今回は、癌患者に対する説明義務が争点となった事案を2件ご紹介します。1件(No.260)は説明義務違反が否定され、1件(No.261)は説明義務違反が認められました。
No.260の事案で、裁判所は、末期乳癌患者に対する血管造影検査実施前の時点で、患者遺族らは、患者の病状につき突然の大出血には対処する手段がないことを前提とした説明を受けていたことが認められるものの、この時点で、患者に対する延命治療を放棄し、治療方針を疼痛緩和のみに限定する旨の明示又は黙示の合意が成立したものとは認められないと判示し、かえって、患者の夫は、患者に対する免疫療法の一種であるリンパ球療法の施行を強く希望しており、患者本人も積極的に治療を受ける態度を示していたのであるから、この時点での患者に対する治療方針が単なる疼痛緩和に限定されていたとは認められないと判断しました。

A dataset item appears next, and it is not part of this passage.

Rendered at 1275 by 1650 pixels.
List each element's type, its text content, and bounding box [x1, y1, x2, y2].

No.261の事案で、患者遺族は、訴訟提起時に、被告が経営する別のクリニック作成の新免疫療法のパンフレットを、被告が新免疫療法の効果等を示すために患者に交付しているパンフレットとして証拠提出していましたが、その後、弁論準備手続終結後に至って、証拠提出済みのパンフレットには記載されている説明内容が記載されていない、別のパンフレットを、患者が初診時に交付されたパンフレットとして証拠提出しました。これに対して被告は成立の真正を争いました。

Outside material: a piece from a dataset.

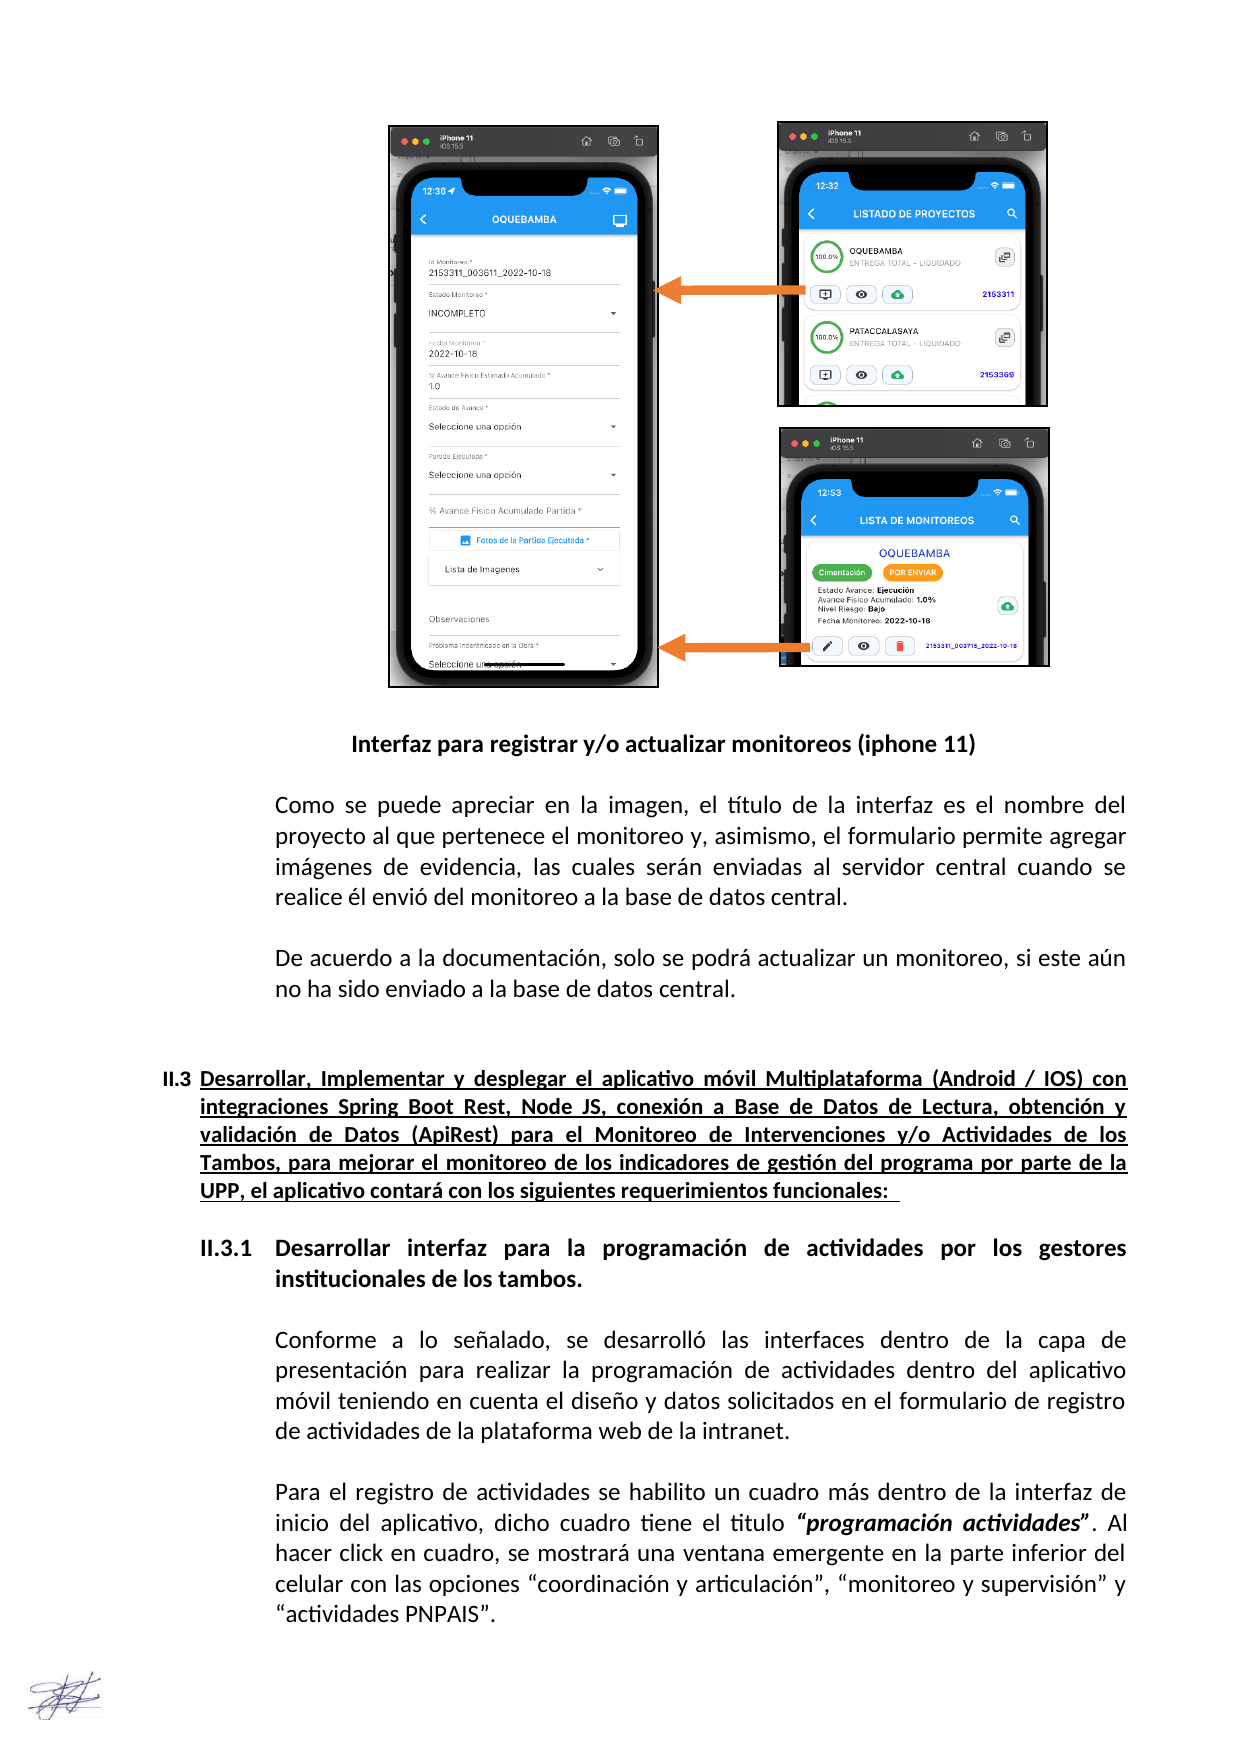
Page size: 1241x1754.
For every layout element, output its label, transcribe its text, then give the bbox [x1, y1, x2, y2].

裁判所は、患者遺族が弁論準備手続終結後まで当該文書(後から提出したパンフレット)を提出できなかったことについて合理的な理由を述べていないことや、患者初診時と同じ頃に配布されていた被告が経営する別のクリニックのパンフレットの記載内容などに照らし、患者遺族が後から提出したパンフレットにつき、患者の初診時に交付されたものとは認めませんでした。
両事案とも実務の参考になろうかと存じます。